_EXERCISE_: Reproduce the data word for word, starting with its first line and continuing through the line that contains "genus: Boletus", including both of those lines.

[Data items]
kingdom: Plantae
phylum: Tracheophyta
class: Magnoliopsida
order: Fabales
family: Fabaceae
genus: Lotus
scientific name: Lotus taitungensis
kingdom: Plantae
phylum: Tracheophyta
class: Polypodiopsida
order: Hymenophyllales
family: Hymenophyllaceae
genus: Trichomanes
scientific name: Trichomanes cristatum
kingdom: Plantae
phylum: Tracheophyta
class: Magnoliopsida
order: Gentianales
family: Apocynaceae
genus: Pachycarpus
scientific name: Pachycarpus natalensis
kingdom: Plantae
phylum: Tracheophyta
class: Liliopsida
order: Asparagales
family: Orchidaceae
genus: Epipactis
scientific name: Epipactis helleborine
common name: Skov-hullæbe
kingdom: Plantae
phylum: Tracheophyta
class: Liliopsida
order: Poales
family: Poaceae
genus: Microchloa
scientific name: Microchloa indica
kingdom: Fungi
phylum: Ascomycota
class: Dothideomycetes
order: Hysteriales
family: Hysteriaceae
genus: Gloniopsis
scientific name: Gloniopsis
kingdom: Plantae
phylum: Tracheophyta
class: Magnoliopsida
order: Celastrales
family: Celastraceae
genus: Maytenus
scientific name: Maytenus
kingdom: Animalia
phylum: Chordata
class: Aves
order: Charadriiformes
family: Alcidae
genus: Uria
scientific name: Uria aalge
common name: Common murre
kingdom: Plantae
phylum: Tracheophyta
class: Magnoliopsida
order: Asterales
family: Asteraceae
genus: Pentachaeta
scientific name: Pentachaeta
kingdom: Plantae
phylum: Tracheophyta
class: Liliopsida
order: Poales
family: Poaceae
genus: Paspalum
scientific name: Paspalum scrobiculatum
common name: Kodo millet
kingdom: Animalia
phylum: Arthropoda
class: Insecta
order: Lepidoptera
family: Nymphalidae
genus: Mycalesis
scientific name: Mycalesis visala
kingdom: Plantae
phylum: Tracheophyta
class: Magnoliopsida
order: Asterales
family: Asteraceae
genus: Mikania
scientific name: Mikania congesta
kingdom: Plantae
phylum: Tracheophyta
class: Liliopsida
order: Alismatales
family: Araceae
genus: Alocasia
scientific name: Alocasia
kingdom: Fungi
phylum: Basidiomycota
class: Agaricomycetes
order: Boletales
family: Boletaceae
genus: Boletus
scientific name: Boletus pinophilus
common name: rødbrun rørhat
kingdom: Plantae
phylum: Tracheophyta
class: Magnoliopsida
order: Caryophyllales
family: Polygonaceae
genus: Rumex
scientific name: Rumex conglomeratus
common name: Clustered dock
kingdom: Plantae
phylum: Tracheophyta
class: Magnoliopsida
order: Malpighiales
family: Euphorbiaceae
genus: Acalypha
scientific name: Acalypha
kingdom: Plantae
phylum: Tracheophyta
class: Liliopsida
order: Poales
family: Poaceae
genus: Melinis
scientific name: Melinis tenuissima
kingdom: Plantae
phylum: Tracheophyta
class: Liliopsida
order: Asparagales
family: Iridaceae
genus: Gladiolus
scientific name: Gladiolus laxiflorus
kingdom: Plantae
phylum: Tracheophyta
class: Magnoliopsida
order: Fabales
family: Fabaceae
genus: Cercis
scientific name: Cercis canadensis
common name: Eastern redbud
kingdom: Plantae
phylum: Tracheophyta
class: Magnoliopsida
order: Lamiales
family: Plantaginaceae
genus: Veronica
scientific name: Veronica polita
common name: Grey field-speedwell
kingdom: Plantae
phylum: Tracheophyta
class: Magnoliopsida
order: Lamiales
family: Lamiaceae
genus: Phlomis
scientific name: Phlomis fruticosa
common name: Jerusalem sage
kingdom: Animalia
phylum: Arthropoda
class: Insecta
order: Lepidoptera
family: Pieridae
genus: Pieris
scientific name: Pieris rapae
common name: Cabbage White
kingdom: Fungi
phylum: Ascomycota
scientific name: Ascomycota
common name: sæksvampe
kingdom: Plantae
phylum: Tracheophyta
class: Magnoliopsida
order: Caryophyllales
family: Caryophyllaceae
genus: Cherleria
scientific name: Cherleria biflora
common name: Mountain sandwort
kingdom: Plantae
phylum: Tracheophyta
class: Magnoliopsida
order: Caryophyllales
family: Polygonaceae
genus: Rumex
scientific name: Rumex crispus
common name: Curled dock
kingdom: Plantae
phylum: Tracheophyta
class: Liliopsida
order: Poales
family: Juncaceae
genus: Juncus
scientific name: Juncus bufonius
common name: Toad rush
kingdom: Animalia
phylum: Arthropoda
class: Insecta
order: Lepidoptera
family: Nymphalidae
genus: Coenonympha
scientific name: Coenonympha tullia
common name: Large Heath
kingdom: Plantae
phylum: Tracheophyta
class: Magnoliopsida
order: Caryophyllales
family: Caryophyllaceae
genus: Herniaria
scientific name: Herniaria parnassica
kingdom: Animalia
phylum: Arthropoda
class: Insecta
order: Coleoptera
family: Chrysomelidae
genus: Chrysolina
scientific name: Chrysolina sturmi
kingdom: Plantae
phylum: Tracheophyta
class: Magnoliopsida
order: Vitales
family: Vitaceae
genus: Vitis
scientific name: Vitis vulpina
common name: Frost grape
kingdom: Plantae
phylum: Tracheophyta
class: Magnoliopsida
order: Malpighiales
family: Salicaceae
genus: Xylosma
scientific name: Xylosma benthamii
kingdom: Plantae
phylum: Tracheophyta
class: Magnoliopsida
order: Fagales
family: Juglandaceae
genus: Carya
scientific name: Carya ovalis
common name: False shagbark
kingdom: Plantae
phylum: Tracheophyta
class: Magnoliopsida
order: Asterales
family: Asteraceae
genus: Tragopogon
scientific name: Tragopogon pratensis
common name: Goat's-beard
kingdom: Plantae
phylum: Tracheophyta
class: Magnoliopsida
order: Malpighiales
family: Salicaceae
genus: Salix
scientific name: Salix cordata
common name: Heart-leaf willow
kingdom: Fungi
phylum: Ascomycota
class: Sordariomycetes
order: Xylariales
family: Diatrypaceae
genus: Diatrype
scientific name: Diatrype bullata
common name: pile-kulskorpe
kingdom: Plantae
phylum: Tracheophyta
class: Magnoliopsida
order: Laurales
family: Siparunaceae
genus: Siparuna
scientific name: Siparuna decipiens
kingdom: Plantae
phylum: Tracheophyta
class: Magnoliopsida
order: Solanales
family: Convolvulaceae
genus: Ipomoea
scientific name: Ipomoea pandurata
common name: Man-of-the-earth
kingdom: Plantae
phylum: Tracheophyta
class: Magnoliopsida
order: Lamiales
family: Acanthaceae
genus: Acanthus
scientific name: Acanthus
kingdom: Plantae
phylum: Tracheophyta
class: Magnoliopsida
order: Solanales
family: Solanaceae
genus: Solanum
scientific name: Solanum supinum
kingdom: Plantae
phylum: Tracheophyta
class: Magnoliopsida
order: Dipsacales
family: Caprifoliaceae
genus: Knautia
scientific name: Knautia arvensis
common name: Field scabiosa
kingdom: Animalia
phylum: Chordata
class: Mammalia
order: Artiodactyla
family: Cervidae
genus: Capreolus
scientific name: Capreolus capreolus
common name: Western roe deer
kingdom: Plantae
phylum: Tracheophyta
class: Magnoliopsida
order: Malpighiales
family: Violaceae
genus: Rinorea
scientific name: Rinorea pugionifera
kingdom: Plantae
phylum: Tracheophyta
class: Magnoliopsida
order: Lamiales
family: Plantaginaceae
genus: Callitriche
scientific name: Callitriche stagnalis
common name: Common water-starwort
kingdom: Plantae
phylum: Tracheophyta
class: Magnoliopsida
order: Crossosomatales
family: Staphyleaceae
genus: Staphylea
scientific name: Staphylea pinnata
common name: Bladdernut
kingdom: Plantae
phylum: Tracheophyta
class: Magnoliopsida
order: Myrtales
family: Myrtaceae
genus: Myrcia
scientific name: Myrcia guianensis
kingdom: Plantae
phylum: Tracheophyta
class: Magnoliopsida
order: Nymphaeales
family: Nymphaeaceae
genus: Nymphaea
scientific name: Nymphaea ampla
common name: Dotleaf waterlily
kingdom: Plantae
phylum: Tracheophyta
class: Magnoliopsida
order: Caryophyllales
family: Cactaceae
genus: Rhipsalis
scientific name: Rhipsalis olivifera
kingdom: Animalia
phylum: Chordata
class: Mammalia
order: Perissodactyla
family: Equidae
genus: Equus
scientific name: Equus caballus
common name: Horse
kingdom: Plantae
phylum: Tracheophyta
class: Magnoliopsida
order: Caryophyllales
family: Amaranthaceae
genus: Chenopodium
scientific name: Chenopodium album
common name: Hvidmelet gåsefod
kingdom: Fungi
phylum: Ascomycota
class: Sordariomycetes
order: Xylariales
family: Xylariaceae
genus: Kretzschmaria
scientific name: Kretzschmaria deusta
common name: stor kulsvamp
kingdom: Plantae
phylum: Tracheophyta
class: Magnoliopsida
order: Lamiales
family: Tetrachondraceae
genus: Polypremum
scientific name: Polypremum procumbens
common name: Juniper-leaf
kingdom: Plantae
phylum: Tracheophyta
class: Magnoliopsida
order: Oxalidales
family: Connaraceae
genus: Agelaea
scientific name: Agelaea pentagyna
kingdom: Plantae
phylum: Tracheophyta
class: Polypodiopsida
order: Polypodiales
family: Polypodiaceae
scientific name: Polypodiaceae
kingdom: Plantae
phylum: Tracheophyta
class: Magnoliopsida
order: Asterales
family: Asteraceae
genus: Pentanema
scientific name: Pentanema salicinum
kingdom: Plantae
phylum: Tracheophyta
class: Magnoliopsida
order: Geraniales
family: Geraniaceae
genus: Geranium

_CORRECT RESULT_:
kingdom: Plantae
phylum: Tracheophyta
class: Magnoliopsida
order: Fabales
family: Fabaceae
genus: Lotus
scientific name: Lotus taitungensis
kingdom: Plantae
phylum: Tracheophyta
class: Polypodiopsida
order: Hymenophyllales
family: Hymenophyllaceae
genus: Trichomanes
scientific name: Trichomanes cristatum
kingdom: Plantae
phylum: Tracheophyta
class: Magnoliopsida
order: Gentianales
family: Apocynaceae
genus: Pachycarpus
scientific name: Pachycarpus natalensis
kingdom: Plantae
phylum: Tracheophyta
class: Liliopsida
order: Asparagales
family: Orchidaceae
genus: Epipactis
scientific name: Epipactis helleborine
common name: Skov-hullæbe
kingdom: Plantae
phylum: Tracheophyta
class: Liliopsida
order: Poales
family: Poaceae
genus: Microchloa
scientific name: Microchloa indica
kingdom: Fungi
phylum: Ascomycota
class: Dothideomycetes
order: Hysteriales
family: Hysteriaceae
genus: Gloniopsis
scientific name: Gloniopsis
kingdom: Plantae
phylum: Tracheophyta
class: Magnoliopsida
order: Celastrales
family: Celastraceae
genus: Maytenus
scientific name: Maytenus
kingdom: Animalia
phylum: Chordata
class: Aves
order: Charadriiformes
family: Alcidae
genus: Uria
scientific name: Uria aalge
common name: Common murre
kingdom: Plantae
phylum: Tracheophyta
class: Magnoliopsida
order: Asterales
family: Asteraceae
genus: Pentachaeta
scientific name: Pentachaeta
kingdom: Plantae
phylum: Tracheophyta
class: Liliopsida
order: Poales
family: Poaceae
genus: Paspalum
scientific name: Paspalum scrobiculatum
common name: Kodo millet
kingdom: Animalia
phylum: Arthropoda
class: Insecta
order: Lepidoptera
family: Nymphalidae
genus: Mycalesis
scientific name: Mycalesis visala
kingdom: Plantae
phylum: Tracheophyta
class: Magnoliopsida
order: Asterales
family: Asteraceae
genus: Mikania
scientific name: Mikania congesta
kingdom: Plantae
phylum: Tracheophyta
class: Liliopsida
order: Alismatales
family: Araceae
genus: Alocasia
scientific name: Alocasia
kingdom: Fungi
phylum: Basidiomycota
class: Agaricomycetes
order: Boletales
family: Boletaceae
genus: Boletus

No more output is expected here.